===== STUDY TEXT =====
I was serving up one of my favorite martinis the other day and I decided to snap a photo. Pretty photogenic little potion, wouldn’t you say? With springtime finally showing up around here, what better way to celebrate than tip back a couple of Green Weenie Martinis?

I’ve written before about the ingredients and means of making this concoction invented by the lead character in my mystery stories, Peyton McKean, but nothing shows off its beauty better than a snapshot. Not only is it obviously the greenest drink you’ll find, but it’s the limey-est as well. Triple lime, including fresh squeezed lime juice, Rangpur gin and that hardest to find of ingredients, Green River Soda. I import that last ingredient from Chicago via the Internet. Hopefully some of you out there have closer sources, like the supermarket. I used to be able to find it around Seattle but my sources have dried up.

Anyway, you’ve probably noticed the odd garnish and realized by now that it’s the petit cornichon that gives this drink its name. No, petit cornichons are not frankfurters, they’re pickles. Floating at the bottom of the glass, one of these little cuties gives a pretty evocative expression of the name. Some folks add a pair of olives to really make the visual impression shout, but I personally think that’s taking things a little too far.

Do yourself a favor on a hot summer day. Try one of these. You’ll be refreshed. The recipe is here.

Disclaimer: You must be 21 or older to suck one of these down; pregnant or nursing women should think twice and maybe just try a little sip; excess consumption of Green Weenie Martinis may cause hilarity, social mayhem, and getting on your lips.
=====
TASKS TO CARRY OUT -
**A)** Answer the following questions about the martini post.
(i) Who invented the Green Weenie Martini?
(ii) Which garnish gives the drink its name?
(iii) How old must someone be to drink one, according to the disclaimer?
**B)** Return the part of the martini post from "I was serving" up to and including "Green Weenie Martinis?", copied exactly.
===== DATASET CONTENT =====
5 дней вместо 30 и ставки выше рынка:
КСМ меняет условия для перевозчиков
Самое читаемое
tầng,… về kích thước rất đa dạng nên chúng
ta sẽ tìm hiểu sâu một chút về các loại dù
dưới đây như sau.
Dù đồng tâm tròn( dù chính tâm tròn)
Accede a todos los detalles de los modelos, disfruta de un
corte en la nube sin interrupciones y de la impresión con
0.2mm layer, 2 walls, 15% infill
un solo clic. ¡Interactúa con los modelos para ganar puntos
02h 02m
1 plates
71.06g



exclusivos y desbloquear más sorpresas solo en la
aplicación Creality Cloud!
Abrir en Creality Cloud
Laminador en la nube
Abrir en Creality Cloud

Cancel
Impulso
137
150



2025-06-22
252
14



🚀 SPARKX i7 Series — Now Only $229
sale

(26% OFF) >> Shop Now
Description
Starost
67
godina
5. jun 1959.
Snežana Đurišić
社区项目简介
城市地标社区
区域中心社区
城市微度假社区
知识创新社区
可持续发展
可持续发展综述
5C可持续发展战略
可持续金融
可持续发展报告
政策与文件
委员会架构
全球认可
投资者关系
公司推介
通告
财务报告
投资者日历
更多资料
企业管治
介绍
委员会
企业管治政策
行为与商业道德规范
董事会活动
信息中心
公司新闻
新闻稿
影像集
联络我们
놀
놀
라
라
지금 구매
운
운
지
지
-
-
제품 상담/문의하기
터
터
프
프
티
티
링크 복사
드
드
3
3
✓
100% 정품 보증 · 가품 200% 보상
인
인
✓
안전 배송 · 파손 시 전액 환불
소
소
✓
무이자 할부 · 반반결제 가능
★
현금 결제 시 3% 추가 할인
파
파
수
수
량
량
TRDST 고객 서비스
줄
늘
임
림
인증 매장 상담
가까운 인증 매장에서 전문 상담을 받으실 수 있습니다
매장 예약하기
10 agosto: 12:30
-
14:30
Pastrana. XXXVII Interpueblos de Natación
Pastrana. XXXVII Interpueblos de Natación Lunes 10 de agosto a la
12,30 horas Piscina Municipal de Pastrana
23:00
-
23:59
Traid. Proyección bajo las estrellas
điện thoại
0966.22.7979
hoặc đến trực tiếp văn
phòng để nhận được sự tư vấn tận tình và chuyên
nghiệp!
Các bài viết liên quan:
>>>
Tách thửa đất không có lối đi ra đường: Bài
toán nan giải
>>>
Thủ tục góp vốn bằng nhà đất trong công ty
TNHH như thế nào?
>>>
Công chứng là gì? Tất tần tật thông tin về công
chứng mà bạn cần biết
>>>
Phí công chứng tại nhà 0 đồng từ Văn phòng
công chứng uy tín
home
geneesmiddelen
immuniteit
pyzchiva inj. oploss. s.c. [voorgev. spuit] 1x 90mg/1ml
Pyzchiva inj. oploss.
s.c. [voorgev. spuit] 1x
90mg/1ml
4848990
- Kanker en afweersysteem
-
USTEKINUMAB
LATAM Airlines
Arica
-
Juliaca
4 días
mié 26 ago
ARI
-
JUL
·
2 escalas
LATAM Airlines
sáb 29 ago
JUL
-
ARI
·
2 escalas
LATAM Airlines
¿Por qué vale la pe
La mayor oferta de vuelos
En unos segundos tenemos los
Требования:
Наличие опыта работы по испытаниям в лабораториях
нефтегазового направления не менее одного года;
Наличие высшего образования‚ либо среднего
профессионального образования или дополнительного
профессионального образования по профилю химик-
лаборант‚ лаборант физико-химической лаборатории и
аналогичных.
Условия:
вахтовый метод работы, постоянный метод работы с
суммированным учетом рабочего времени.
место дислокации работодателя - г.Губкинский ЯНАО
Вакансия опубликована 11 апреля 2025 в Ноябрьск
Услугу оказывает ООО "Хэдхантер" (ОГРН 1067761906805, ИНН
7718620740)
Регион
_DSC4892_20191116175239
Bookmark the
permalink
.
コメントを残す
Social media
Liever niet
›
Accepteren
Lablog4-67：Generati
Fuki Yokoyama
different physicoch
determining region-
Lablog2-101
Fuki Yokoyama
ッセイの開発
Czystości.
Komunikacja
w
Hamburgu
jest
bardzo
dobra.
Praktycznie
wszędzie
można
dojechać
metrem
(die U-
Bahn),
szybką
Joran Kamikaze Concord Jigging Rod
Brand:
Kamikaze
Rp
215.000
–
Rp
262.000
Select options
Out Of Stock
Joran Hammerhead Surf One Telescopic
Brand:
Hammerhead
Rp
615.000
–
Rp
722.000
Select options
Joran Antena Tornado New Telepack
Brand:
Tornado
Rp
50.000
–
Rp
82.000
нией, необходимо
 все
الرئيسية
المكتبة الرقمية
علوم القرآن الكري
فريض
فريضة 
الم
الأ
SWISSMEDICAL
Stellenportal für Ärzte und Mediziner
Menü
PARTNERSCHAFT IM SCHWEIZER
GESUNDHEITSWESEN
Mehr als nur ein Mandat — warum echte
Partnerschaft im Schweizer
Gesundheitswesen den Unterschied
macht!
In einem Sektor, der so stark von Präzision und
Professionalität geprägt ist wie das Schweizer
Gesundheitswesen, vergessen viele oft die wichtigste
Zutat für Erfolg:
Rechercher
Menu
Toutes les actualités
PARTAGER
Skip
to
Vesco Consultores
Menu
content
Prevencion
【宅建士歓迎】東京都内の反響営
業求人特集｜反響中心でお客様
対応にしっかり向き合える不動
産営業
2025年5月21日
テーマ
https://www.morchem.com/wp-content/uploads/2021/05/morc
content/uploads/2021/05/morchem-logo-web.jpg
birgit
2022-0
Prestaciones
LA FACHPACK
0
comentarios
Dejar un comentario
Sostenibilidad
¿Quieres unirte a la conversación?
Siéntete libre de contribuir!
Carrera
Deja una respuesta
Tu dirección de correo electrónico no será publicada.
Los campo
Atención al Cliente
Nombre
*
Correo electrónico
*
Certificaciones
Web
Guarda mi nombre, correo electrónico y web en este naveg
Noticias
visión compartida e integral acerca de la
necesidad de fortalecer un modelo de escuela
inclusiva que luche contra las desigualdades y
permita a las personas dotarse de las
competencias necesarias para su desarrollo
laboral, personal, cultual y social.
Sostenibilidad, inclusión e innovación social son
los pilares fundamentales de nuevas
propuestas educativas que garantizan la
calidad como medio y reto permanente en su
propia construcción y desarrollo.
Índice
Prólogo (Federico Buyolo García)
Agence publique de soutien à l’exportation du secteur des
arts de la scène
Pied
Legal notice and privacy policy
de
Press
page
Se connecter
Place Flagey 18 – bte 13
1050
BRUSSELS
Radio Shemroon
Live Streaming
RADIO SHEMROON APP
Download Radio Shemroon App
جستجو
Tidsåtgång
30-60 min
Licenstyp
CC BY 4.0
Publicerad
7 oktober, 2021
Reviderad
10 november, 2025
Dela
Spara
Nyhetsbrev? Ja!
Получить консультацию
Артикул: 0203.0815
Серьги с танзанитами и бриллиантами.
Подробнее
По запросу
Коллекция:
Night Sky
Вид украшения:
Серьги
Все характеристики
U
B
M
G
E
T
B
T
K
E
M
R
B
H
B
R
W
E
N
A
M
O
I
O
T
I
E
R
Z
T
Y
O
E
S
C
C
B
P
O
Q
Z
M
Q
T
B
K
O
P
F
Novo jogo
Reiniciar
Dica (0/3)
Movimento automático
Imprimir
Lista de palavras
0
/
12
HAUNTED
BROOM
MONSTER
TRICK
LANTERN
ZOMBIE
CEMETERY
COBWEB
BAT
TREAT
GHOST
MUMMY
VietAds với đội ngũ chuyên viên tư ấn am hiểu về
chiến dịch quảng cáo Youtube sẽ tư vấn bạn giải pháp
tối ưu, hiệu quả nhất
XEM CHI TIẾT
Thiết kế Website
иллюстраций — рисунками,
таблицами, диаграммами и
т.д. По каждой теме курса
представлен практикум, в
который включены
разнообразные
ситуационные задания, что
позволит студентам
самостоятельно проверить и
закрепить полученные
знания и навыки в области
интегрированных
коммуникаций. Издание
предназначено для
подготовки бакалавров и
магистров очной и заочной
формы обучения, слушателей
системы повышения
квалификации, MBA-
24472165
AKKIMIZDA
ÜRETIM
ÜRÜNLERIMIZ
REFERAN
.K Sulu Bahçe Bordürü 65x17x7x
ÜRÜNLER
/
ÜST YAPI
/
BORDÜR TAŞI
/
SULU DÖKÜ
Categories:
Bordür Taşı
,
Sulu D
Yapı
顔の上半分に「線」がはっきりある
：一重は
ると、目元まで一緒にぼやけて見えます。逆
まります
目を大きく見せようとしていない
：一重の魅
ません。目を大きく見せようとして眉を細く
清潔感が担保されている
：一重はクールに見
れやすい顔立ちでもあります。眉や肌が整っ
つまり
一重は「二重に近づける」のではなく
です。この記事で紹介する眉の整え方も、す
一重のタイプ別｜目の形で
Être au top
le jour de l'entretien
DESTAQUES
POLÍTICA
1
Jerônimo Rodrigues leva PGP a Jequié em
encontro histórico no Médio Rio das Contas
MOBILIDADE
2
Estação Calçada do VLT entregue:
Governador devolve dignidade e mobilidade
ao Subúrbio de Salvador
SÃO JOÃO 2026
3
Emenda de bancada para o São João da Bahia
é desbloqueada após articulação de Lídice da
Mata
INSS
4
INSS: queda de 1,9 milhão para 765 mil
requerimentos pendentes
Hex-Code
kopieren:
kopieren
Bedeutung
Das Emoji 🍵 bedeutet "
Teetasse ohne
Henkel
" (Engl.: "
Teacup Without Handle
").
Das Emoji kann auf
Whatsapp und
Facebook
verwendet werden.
=====
SOLUTION SET -
**A)**
(i) Peyton McKean, the lead character in the writer's mystery stories
(ii) The petit cornichon
(iii) 21 or older

**B)**
I was serving up one of my favorite martinis the other day and I decided to snap a photo. Pretty photogenic little potion, wouldn’t you say? With springtime finally showing up around here, what better way to celebrate than tip back a couple of Green Weenie Martinis?